'Being the Ricardos' dives deep into iconic TV couple, comes up with gold

2021-12-27 15:08:16 By : Ms. letje yuan

Rated R. At AMC Boston Common, Landmar Kendall Square and suburban theaters.

Writer-director Aaron Sorkin has pulled off quite a coup with “Being the Ricardos.” The film zeroes in on the hot political issue of its era, limiting itself to one week in the life of an episode of “I Love Lucy,” the beloved CBS-TV series watched by some 60 million Americans in the early 1950s.

The series has been in syndication virtually forever all over the world, so almost every generation has been exposed to it. The burning question of the Sorkin film is: Was Lucille Ball a member of the Communist Party as influential columnist Walter Winchell claims in a Sunday night radio broadcast? Jess Oppenheimer (Tony Hale), the executive producer of “I Love Lucy,” its sponsor Philip Morris, CBS, the show’s stars and powers behind the camera Lucile Ball (Academy Award winner Nicole Kidman) and her Cuban-born husband Desi Arnaz (Academy Award winner Javier Bardem), costars William Frawley (Academy Award winner J.K. Simmons), a veteran of vaudeville, and Vivian Vance (a fine Nina Arianda) and sundry others are on tenterhooks wondering if their show and their futures are going to go up in smoke. To complicate matters, Lucy is pregnant, and the no one thinks that – gasp – Lucy Ricardo will be allowed to be pregnant and have a child on national television.

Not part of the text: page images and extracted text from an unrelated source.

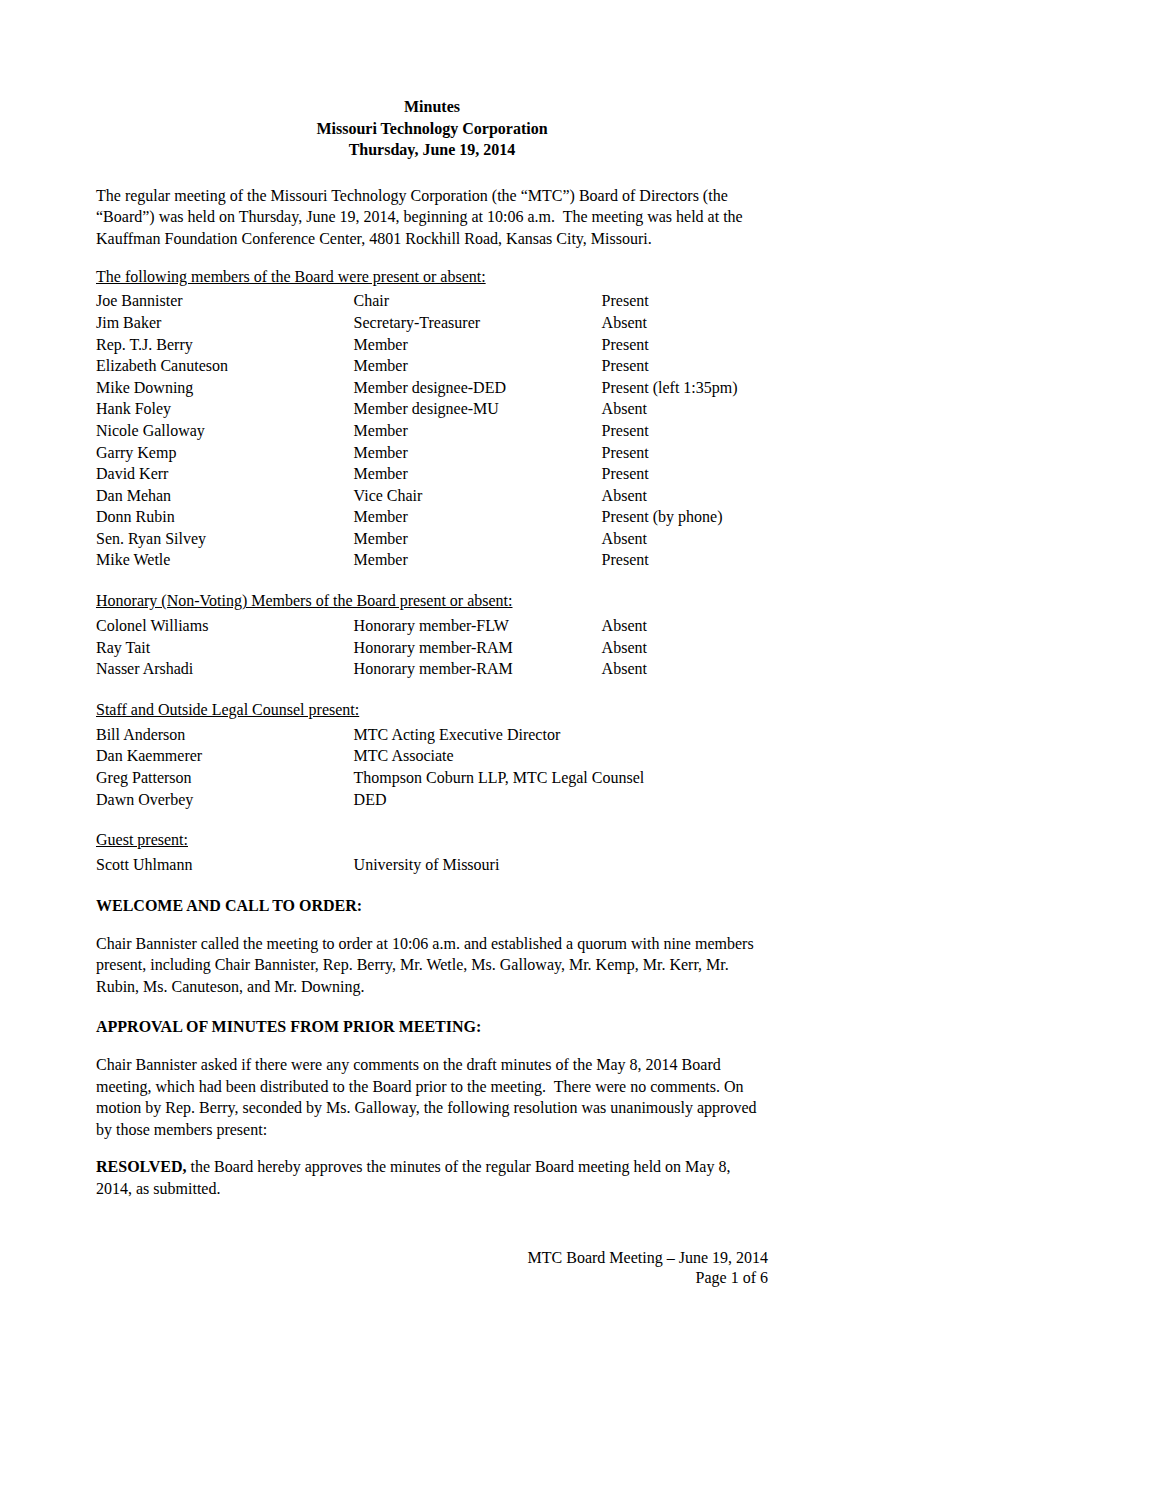Minutes
Missouri Technology Corporation
Thursday, June 19, 2014
The regular meeting of the Missouri Technology Corporation (the “MTC”) Board of Directors (the “Board”) was held on Thursday, June 19, 2014, beginning at 10:06 a.m. The meeting was held at the Kauffman Foundation Conference Center, 4801 Rockhill Road, Kansas City, Missouri.
The following members of the Board were present or absent:
| Joe Bannister | Chair | Present |
| Jim Baker | Secretary-Treasurer | Absent |
| Rep. T.J. Berry | Member | Present |
| Elizabeth Canuteson | Member | Present |
| Mike Downing | Member designee-DED | Present (left 1:35pm) |
| Hank Foley | Member designee-MU | Absent |
| Nicole Galloway | Member | Present |
| Garry Kemp | Member | Present |
| David Kerr | Member | Present |
| Dan Mehan | Vice Chair | Absent |
| Donn Rubin | Member | Present (by phone) |
| Sen. Ryan Silvey | Member | Absent |
| Mike Wetle | Member | Present |
Honorary (Non-Voting) Members of the Board present or absent:
| Colonel Williams | Honorary member-FLW | Absent |
| Ray Tait | Honorary member-RAM | Absent |
| Nasser Arshadi | Honorary member-RAM | Absent |
Staff and Outside Legal Counsel present:
| Bill Anderson | MTC Acting Executive Director |
| Dan Kaemmerer | MTC Associate |
| Greg Patterson | Thompson Coburn LLP, MTC Legal Counsel |
| Dawn Overbey | DED |
Guest present:
| Scott Uhlmann | University of Missouri |
Welcome and Call to Order:
Chair Bannister called the meeting to order at 10:06 a.m. and established a quorum with nine members present, including Chair Bannister, Rep. Berry, Mr. Wetle, Ms. Galloway, Mr. Kemp, Mr. Kerr, Mr. Rubin, Ms. Canuteson, and Mr. Downing.
Approval of Minutes from Prior Meeting:
Chair Bannister asked if there were any comments on the draft minutes of the May 8, 2014 Board meeting, which had been distributed to the Board prior to the meeting. There were no comments. On motion by Rep. Berry, seconded by Ms. Galloway, the following resolution was unanimously approved by those members present:
RESOLVED, the Board hereby approves the minutes of the regular Board meeting held on May 8, 2014, as submitted.
MTC Board Meeting – June 19, 2014
Page 1 of 6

Lucille Ball and her alter ego Lucy Ricardo are the most popular and beloved women in the United States. The country is lifted on a weekly basis by the physical comedy-based hijinks of Lucy, her comical band leader husband and their TV neighbors Fred and Ethyl Mertz. The film is cleverly divided into parts, beginning with the “table read” of the week’s new show, where the writers Madelyn Pugh (Alia Shawkat), who is played by Linda Lavin as an older woman, and Bob Carroll Jr. (Jake Lacy), who is played as an older man by Ronny Cox (“Deliverance”). In between the days leading up to Friday’s show, we see flashbacks to Lucy’s middling career as an RKO contract player, her courtship by Desi, their shaky marriage, and his frequent nights out “playing cards” and sleeping on his boat.

Former Ziegfeld Girl Lucy, who created and ran Desilu Productions, which produced “Mission: Impossible” and “Star Trek,” with her husband, is a woman ahead of her time, and Kidman fills her with creative and sensual fire. Lucy is a brilliant and iconic comic actress, whose flair for dreaming up ways to get her TV alter ego into comical predicaments is rightfully legendary. Sorkin portrays her and her husband as the smartest people in a smoke-filled room full of smart and talented people, and Sorkin’s innate respect for the people he has written about (and by association cast and directed) is one of the film’s strong suits. Thankfully, Sorkin’s tendency to overload the dialogue has been restrained, and the man who created “The West Wing” and “The Newsroom” has delivered a whip smart and incisive screenplay. All the actors speak his “Sorkin-ese” with great fluency. “Being the Ricardos” has roots in such films as “All About Eve,” “The Aviator” and more recently “Once Upon a Time in Hollywood.”

It’s a celebration of show business as a metaphor for America and a glamorous hall of mirrors of its inhabitants. The drama – infused with wisecracks and comic banter – involves the threat of political scandal, the survival of Ball and Arnaz’s marriage and the talent, creativity and hard work that goes into making people laugh. Kidman and Bardem have a powerful, complicated chemistry. Bardem is delightfully flamboyant singing ”Babalu” with his band at the legendary West Hollywood nightclub Ciro’s. One of the year’s best, “Being the Ricardos” is proof that we still love Lucy.